The USDINR pair opened at 76.61 levels. The pair traded within the range of 76.43-76.70 and closed the day at 76.48 levels. Initially, the USDINR pair opened higher due to broad dollar strengthening. However, IPO-related inflows and inflows into domestic stocks capped any major gains. The dollar was nearing heights not seen in two decades as the energy crisis in Europe hamstrung the euro, while the yen was undercut by expectations the Bank of Japan would stick to its super-easy policies.

Global currency updates

The pound traded down against the US dollar tracking the strong dollar index and global risk-off sentiment globally. The risk appetite of the market participants is diminishing strongly amid uncertainty over the interest rate decision by the Fed next week which is weighing on the British pound. Also, the BoE will announce its monetary policy next week but investors are hoping for a standard rate hike of 25 bps.

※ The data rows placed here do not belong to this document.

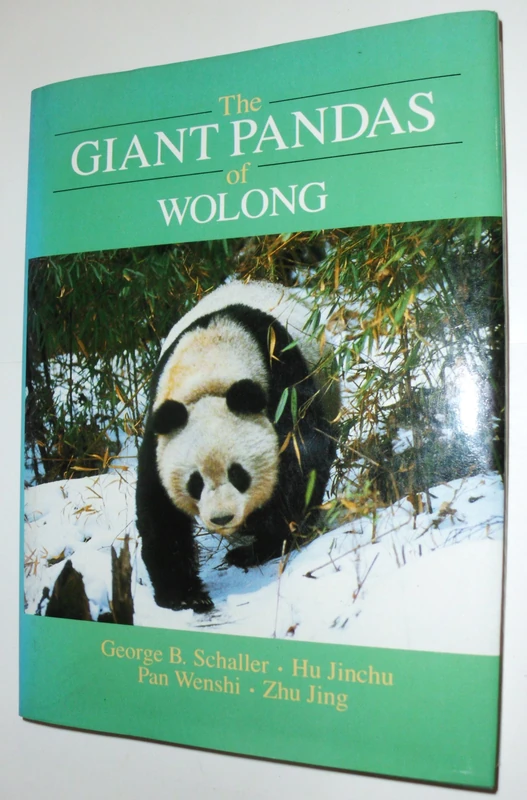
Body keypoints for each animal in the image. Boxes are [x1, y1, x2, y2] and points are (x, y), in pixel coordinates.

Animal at [136, 280, 340, 612]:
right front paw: (184, 595)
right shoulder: (161, 429)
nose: (222, 518)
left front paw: (261, 545)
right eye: (195, 482)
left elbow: (302, 457)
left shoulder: (282, 377)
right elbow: (159, 510)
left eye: (238, 474)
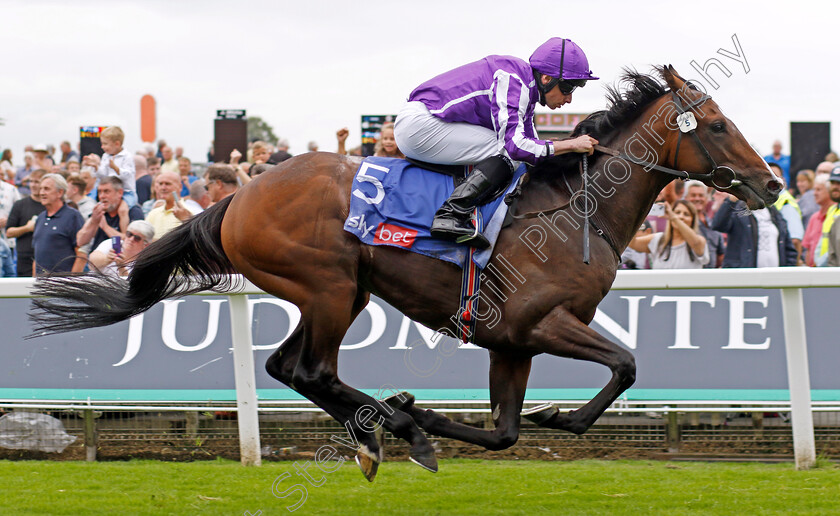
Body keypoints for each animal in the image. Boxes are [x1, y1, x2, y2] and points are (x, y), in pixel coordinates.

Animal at [31, 66, 780, 482]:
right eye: (716, 124)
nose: (770, 184)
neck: (576, 209)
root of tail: (237, 197)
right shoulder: (541, 322)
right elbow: (625, 365)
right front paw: (543, 415)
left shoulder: (511, 341)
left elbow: (506, 431)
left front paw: (466, 416)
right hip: (331, 287)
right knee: (309, 370)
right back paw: (393, 428)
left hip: (339, 292)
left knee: (287, 366)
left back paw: (380, 434)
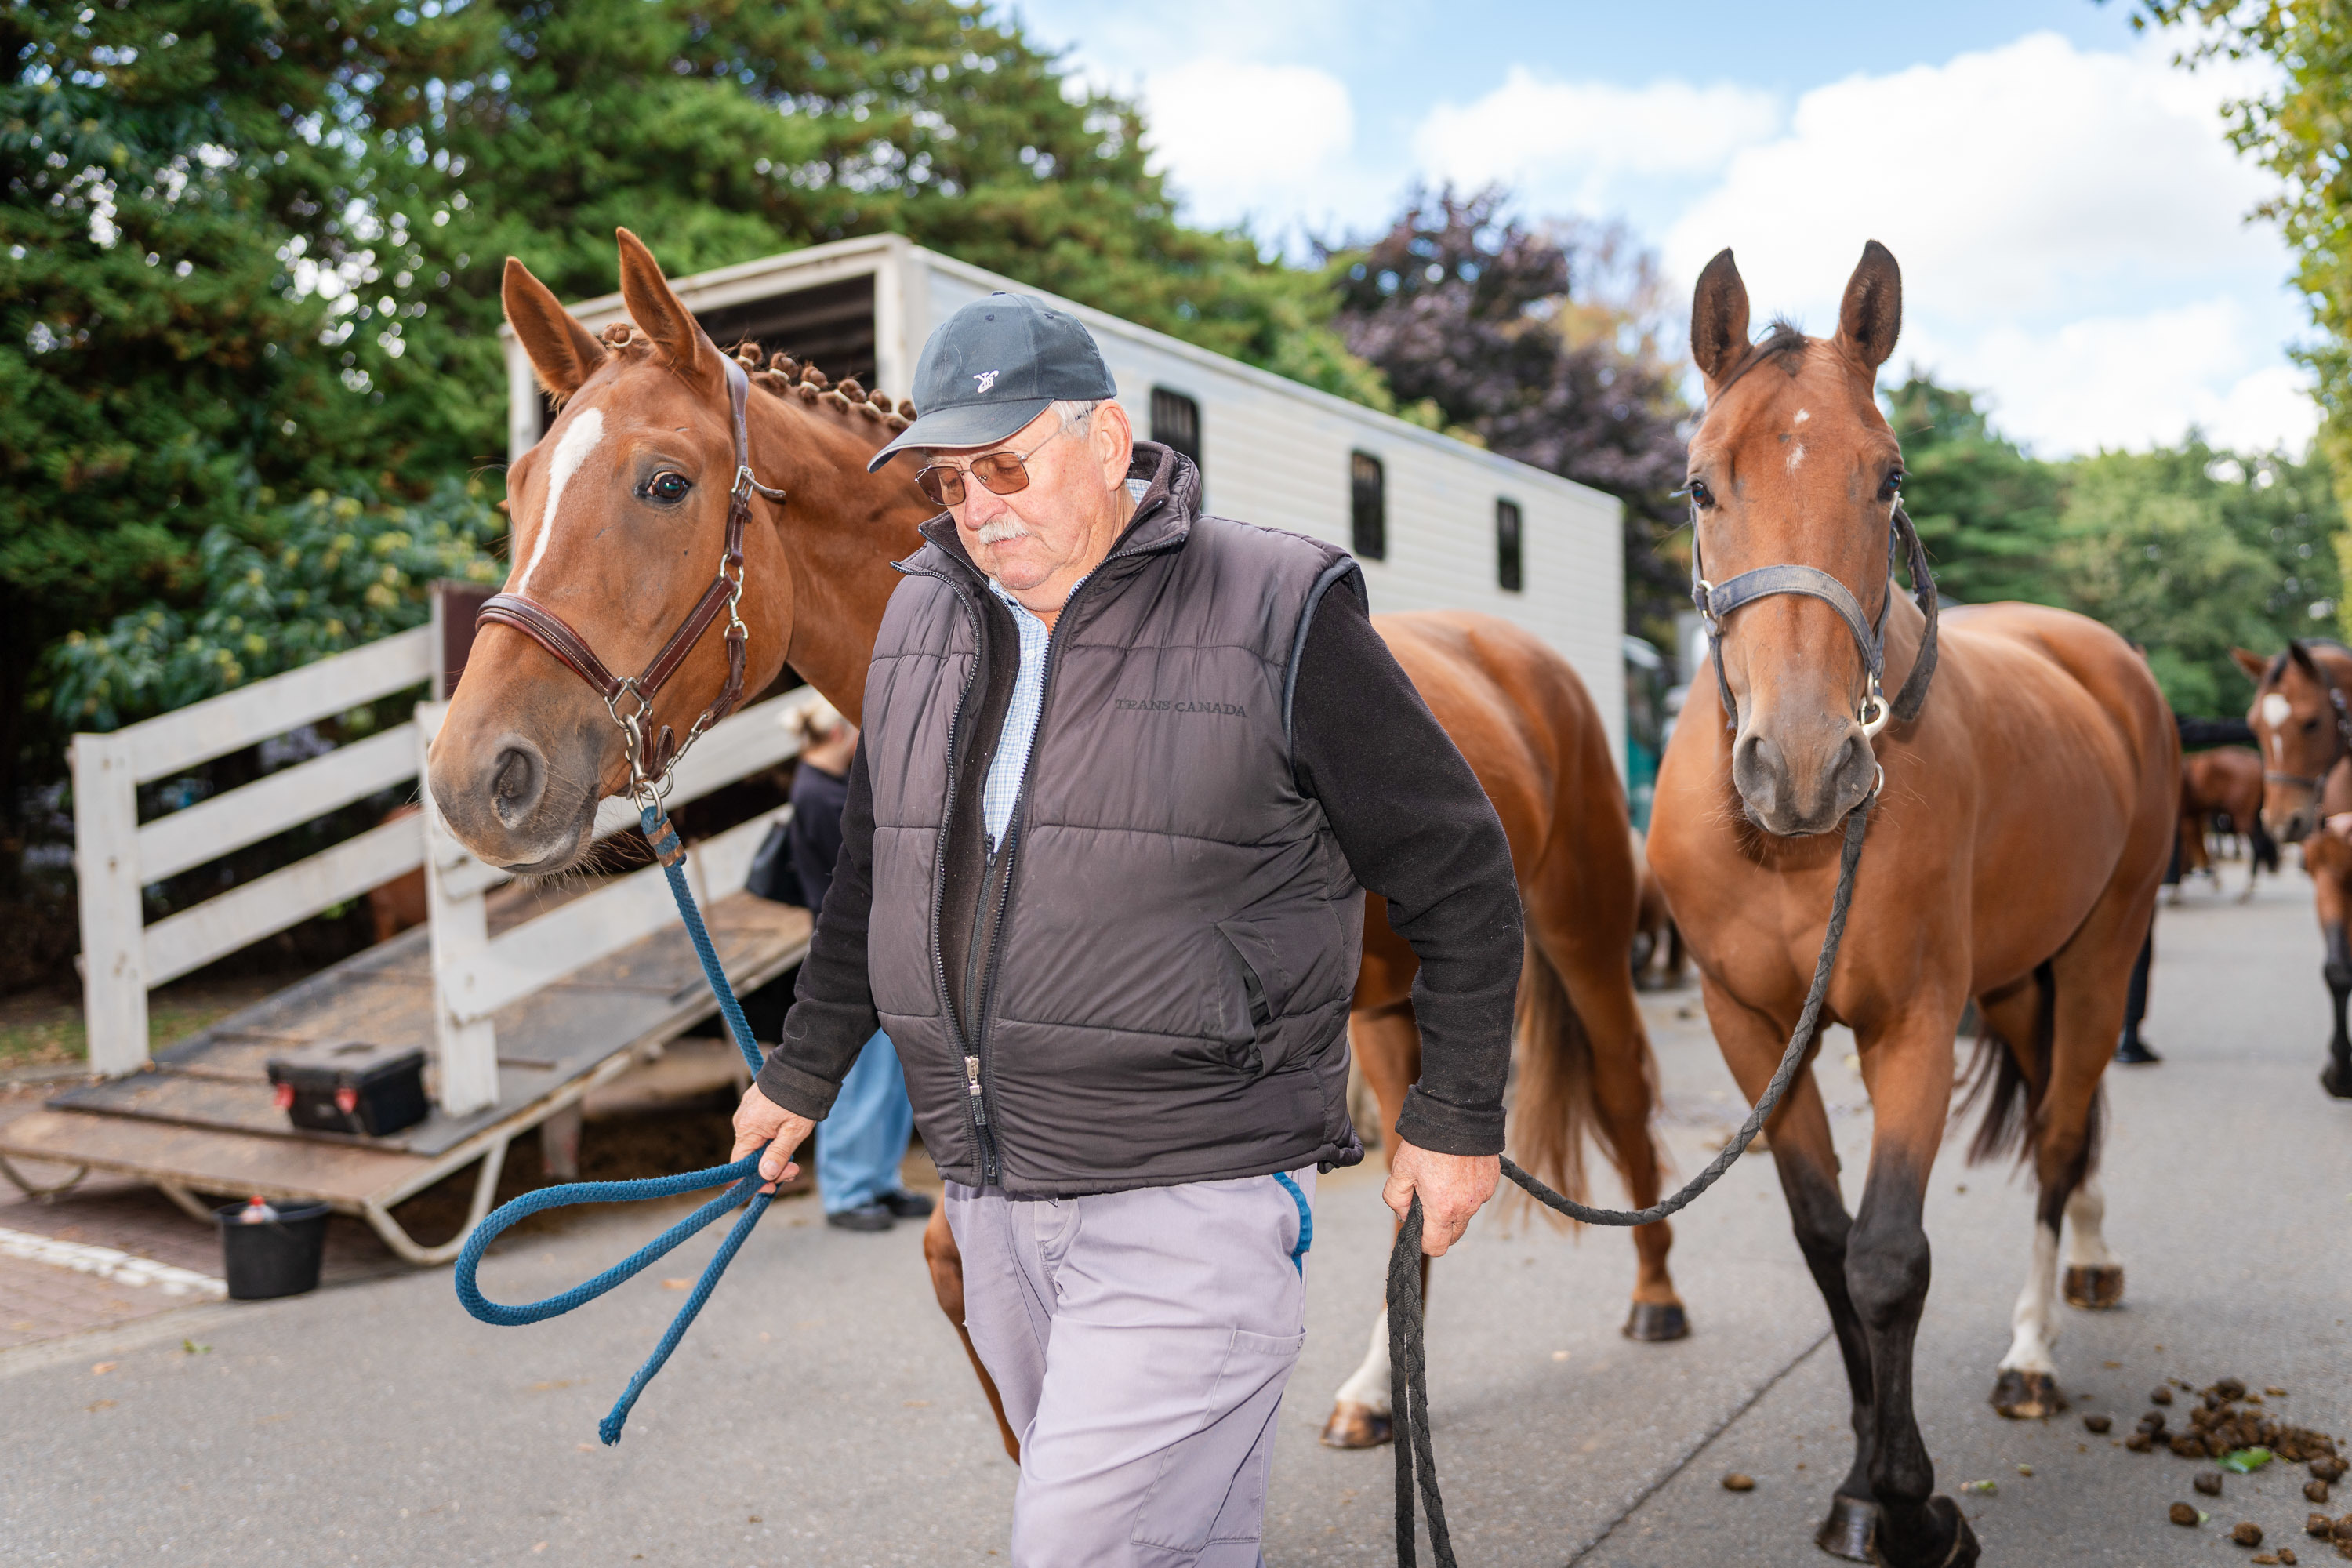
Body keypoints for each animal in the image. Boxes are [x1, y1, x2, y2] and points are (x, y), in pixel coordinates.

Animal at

Euro is traded down against the US dollar on energy crisis fears in Eurozone and elevated dollar index. Tensions surrounding the EU-Russia energy crisis have had a significant downside impact on the euro. The European Union energy producers in Germany, Austria, Hungary, and Slovakia are preparing to comply with a new payment system for Russian gas sought by the Kremlin as reported by international media.

Bond market

Treasury yields climbed, as investors digested economic data that showed an unexpected contraction in gross domestic product. The yield on the benchmark 10-year Treasury note was up 6 basis points at 2.88%. The yield on the 30-year Treasury bond was 3 basis points higher at 2.95%. India 10 year yield has also seen a 1% rise in its yield compared to yesterday. The Indian debt environment is affected because of the rising US yields, elevated crude prices, and market volatility due to global cues. The 10-year benchmark closed the day 8 basis points higher at 7.155%.

Equity market

Indian equity benchmarks Sensex and Nifty 50 rose sharply amid broad-based buying, tracking a rebound across global markets. Financial, IT, and consumer durable stocks were the biggest contributors to nifty. Broader markets also strengthened, with the Nifty midcap 100 and Nifty smallcap 100 indices rising around half a percent each. The Sensex ended 1.23% higher at 57,521 while the Nifty 50 settled 1.21% higher at 17,245.

Evening sunshine

"Focus to be on the KC Fed Manufacturing Index data."

European stocks advanced as investors reacted to a slew of earnings and continued to monitor developments in Ukraine, and Russia’s next move on its gas supplies to Europe. U.S. equity futures pared a rally sparked by strong corporate earnings after data showed the American economy unexpectedly shrank last quarter. The focus would be on the KC Fed Manufacturing Index data due later today.